There are brains in the barnyard, according to a literature review published this week about cattle intelligence. The paper summarized a selection of peer-reviewed research that demonstrated bovine cognition, and determined that the animals can have “Eureka” moments, can be optimistic or pessimistic, are affected by painful experiences, protect their calves, and can recognize their friends.
The peer-reviewed paper, called The Psychology of Cows, was published in the journal Animal Behavior and Cognition and was funded by the animal-welfare-education endeavor The Someone Project. The Someone Project describes itself as “Farm Sanctuary’s latest effort to introduce people to who farm animals are.”
The goal of publishing the paper was to improve the general understanding of cow intelligence.
“We wanted to dig into the objective scientific literature [on cattle] and say, ‘What do we know, who are they?’ and then put that back out to the public domain,” said Lori Marino. Marino is a neuroscientist and former faculty member in Neuroscience and Behavioral Biology at Emory University, and is also one of the authors of the paper.
Marino and Florida State University PhD student Kristin Allen cited more than 200 papers from 22 major journals and summarized indications of cow psychology, personalities, and intelligence. For example, dairy calves run around and play less after they have endured the procedures of disbudding, or having the buds of horns cut out of their head with a hot iron and without anesthesia, according to the journal Applied Animal Behaviour Science. The review paper considers the less active, dehorned cattle are pessimistic, whereas the more playful animals are optimistic.
Cattle also can discriminate between people who handle them roughly and who are gentle with them, preferring to stand closer to those who had been gentle with them before. (However, the study indicated that their actions are also partially influenced by the color of the overalls that people are wearing, if they are the color that the gentle or rough person was wearing as well.) When a mother cow sees an unfamiliar vehicle approach, she will also put her body between the vehicle and her calf, presumably to protect it.
Marino also says that cattle can experience “Eureka” moments. In research published in Applied Animal Behaviour Science, researchers observed cattle who were given a reward after completing a task, and gave the same reward to other cattle who had no control over their rewards. By measuring heart rate, they determined that the cattle who could control their own fate got more excited than the ones who were rewarded passively. This could be interpreted as cattle having an emotional reaction to finishing a puzzle, not just getting food.
It’s notable that, while the literature review cites peer-reviewed research, the paper itself could be influenced by a desire to improve the welfare of farm animals. The Someone Project, which funded the paper, is a joint endeadvor between Farm Sanctuary, a farm animal protection organization that runs three shelters for farm animals like cattle, and the Kimmela Center for Animal Advocacy.
Furthermore, in the same issue of Animal Behavior and Cognition, several other authors published their commentaries on the paper, with positive and negative takes. One called it “ a case of over-interpretation and personification,” stating that the authors anthropomorphize the animals, or compared them to humans when they shouldn’t have.
Another commentary, however, called, Evidence for Cows’ Minds and Hearts: Why Cows Are Far More than Biological Machines, voiced support for the review paper. None of the commentaries suggested that cattle were simply unintelligent, though.

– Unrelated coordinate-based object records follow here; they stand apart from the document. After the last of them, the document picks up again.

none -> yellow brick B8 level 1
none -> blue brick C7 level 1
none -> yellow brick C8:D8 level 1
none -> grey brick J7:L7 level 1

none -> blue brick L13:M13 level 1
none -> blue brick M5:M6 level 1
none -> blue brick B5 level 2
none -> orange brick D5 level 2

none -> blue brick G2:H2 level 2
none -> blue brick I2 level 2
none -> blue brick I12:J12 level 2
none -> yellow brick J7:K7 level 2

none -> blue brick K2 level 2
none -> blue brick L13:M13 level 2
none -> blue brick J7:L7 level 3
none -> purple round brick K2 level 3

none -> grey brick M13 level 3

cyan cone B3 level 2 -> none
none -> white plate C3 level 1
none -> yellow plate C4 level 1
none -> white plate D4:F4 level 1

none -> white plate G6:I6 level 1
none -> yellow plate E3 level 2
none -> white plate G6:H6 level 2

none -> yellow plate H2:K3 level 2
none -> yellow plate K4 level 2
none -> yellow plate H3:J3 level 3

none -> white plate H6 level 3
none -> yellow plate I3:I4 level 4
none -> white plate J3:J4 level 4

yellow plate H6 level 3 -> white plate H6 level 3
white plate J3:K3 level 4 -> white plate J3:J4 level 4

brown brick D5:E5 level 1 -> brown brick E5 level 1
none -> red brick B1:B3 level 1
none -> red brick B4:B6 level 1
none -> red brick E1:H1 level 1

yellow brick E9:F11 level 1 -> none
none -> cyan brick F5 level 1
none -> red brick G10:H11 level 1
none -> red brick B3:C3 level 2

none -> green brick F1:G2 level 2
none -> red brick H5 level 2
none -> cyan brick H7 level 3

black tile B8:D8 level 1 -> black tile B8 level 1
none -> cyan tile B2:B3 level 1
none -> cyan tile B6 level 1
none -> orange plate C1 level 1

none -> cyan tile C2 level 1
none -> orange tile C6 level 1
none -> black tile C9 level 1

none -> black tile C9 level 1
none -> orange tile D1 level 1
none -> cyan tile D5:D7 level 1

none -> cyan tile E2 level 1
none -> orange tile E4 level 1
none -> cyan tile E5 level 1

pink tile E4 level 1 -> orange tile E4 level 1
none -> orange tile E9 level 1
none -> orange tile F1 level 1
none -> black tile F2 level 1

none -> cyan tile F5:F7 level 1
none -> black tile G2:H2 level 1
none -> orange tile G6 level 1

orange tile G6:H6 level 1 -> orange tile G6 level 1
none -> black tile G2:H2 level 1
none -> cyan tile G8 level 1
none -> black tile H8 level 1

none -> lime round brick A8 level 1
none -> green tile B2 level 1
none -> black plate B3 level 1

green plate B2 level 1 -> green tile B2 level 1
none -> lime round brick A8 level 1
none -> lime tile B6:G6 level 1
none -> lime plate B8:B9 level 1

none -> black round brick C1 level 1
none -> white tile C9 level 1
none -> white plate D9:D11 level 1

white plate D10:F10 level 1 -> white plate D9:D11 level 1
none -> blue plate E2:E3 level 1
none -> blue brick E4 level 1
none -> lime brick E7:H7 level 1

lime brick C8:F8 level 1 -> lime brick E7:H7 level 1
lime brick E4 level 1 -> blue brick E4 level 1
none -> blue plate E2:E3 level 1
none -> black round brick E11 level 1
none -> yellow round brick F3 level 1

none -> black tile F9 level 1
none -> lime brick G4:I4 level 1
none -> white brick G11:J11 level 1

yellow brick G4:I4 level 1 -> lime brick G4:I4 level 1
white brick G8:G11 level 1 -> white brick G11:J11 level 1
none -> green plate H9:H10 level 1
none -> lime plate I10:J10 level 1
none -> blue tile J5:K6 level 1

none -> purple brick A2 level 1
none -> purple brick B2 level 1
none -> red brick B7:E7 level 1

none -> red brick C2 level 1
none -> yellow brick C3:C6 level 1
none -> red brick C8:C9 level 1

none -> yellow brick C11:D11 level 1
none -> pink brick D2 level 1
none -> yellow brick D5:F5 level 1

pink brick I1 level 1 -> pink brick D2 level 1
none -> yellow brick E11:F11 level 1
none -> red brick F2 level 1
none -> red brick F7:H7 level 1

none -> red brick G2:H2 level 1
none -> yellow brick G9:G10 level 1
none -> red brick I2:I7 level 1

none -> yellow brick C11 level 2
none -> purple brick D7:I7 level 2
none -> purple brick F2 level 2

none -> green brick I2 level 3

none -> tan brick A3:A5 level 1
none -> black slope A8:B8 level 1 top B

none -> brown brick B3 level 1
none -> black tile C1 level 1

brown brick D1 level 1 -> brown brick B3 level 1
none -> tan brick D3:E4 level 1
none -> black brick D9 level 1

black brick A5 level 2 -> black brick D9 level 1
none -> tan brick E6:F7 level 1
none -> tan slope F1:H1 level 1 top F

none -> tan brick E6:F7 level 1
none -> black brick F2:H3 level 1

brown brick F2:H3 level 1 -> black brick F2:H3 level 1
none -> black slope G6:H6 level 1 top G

Heather Hill, an associate professor of psychology at St. Mary’s University and an editor of the International Journal of Comparative Psychology, “was very unhappy” when she reviewed the paper. “It’s nice to have this sort of information gathered together, but what was very frustrating was their choice of information that they included, and how they chose to present it,” Hill said. “It was not in my opinion the best representation or the most objective representation.” Furthermore, she noted that any research about things that cattle can’t do isn’t likely to get published at all.
Allen and Marino responded to the commentaries in the same issue of Animal Behavior and Cognition, saying that “a false pretense of scientific objectivity does a disservice to the cow literature.” They agreed that some concerns were valid, but disagreed on others.
All of the papers mentioned the importance of studying bovine cognition and intelligence, though. Allen and Marino noted that there is much more research done on animals that are not commonly food animals, such as dogs, primates, and dolphins. The animals that we breed, raise, take care of , and eat by the millions should be understood as well. Hill said that it would be nice to have a literature review of cow cognition that was from independent researchers, without a preference for or against animal welfare.
“It’s important for people to understand who [cattle] are and then go on to make a choice about how they want to treat them based upon real evidence,” Marino said. “Not based on impressions, assumptions, biases one way or the other, but to get out there, read the objective scientific data on who these animals are put it in a form that’s interesting and then leaving it up to the public to decide if this information changes how they view and treat these animals either way.”